Friday, May 9, 2008

Building a Custom Seat Pan from a Shovel

I recently built my first chopper and I got creative with it. For example, I made my seat pan from a shovel. Yeah, you heard right. A shovel. A garden implement. Here's how:

After I removed the wood handle I used the band saw to cut the handle attachment part from the scoop.

I made a cut longitudinally along the top of the scoop’s center hump so I could hammer it flat. The steel in the scoop proved to be very spring like.

The center hump failed to yield to the force of my hammer. I had to heat the hump area with a torch to get it to hammer flat. As I hammered, the material of the hump began to over lap at the cut.

Several applications of heat were needed before the center of the scoop was flat enough. Once the center of the scoop was as flat as I could get it with the double thickness of material in the center, I made a second saw cut down the center of the over lapped part of the scoop.

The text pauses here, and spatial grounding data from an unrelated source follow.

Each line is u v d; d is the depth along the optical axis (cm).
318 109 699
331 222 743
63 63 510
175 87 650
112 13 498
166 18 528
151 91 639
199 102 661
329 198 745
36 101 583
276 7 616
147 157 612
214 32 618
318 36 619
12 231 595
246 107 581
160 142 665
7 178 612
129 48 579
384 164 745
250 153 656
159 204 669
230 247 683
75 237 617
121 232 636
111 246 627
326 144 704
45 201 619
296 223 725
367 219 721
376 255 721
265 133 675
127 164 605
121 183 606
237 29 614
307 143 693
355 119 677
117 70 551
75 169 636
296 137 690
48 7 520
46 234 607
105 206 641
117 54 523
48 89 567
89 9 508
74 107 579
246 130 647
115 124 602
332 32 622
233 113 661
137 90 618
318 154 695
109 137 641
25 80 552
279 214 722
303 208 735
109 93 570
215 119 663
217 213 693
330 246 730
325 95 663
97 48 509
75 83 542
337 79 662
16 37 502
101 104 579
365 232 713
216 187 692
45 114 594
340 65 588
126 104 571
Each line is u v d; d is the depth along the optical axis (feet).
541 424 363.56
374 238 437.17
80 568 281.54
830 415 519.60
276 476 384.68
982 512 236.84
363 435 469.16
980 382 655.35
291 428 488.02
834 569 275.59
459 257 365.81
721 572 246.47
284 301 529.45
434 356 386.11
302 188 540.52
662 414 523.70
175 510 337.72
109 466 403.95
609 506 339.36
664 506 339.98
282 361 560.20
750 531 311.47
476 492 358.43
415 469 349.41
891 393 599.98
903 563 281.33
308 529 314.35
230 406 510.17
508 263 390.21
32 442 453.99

This effectively removed two flaps of excess material and left me with what appeared to be a scoop with no hump or handle attachment point. Using the band saw again, I cut the basic shape of the seat pan. I placed the seat pan on my frame to help me judge the final size and shape.

After I decided on a finished shape, I slowly welded the saw cut using a Hobart MIG welder, making sure that everything was straight and even as I went. I wanted the seat to have the contour of an old bicycle type solo so I rounded the sides down. To do this I secured a piece of 2” steel tubing in a vice and hammered the front edges over it. The shape I ended up with was almost exactly what I was looking for.

I sanded the edges of the seat pan and used an angle grinder to smooth the welded seam. I welded a hinge to the front of the seat pan and painted the whole thing with a thick coat of black appliance paint. I painted the seat pan in an attempt to protect the steel from any moisture that might get through the seat cover.

I cut a piece of ¼ inch thick, high density, blue foam to shape so I would have some padding. My friend John Smith glued the foam to the seat pan and covered the whole thing with thick, natural colored skirting leather. John hand stitched the entire seat. I wanted to keep the leather natural, so no oils or dyes have been used on this seat. (Sorry. I didn’t get any photos of John covering the seat.)

Although the seat hinges up to allow for access to the battery box in the oil tank, it is mounted with out the use of springs. In other words, this seat is rigid. This bike hasn’t been assigned a vin number yet so I only have about one hundred miles worth of ass time on this seat. I’ll have to wait to see how it holds up after a few thousand miles.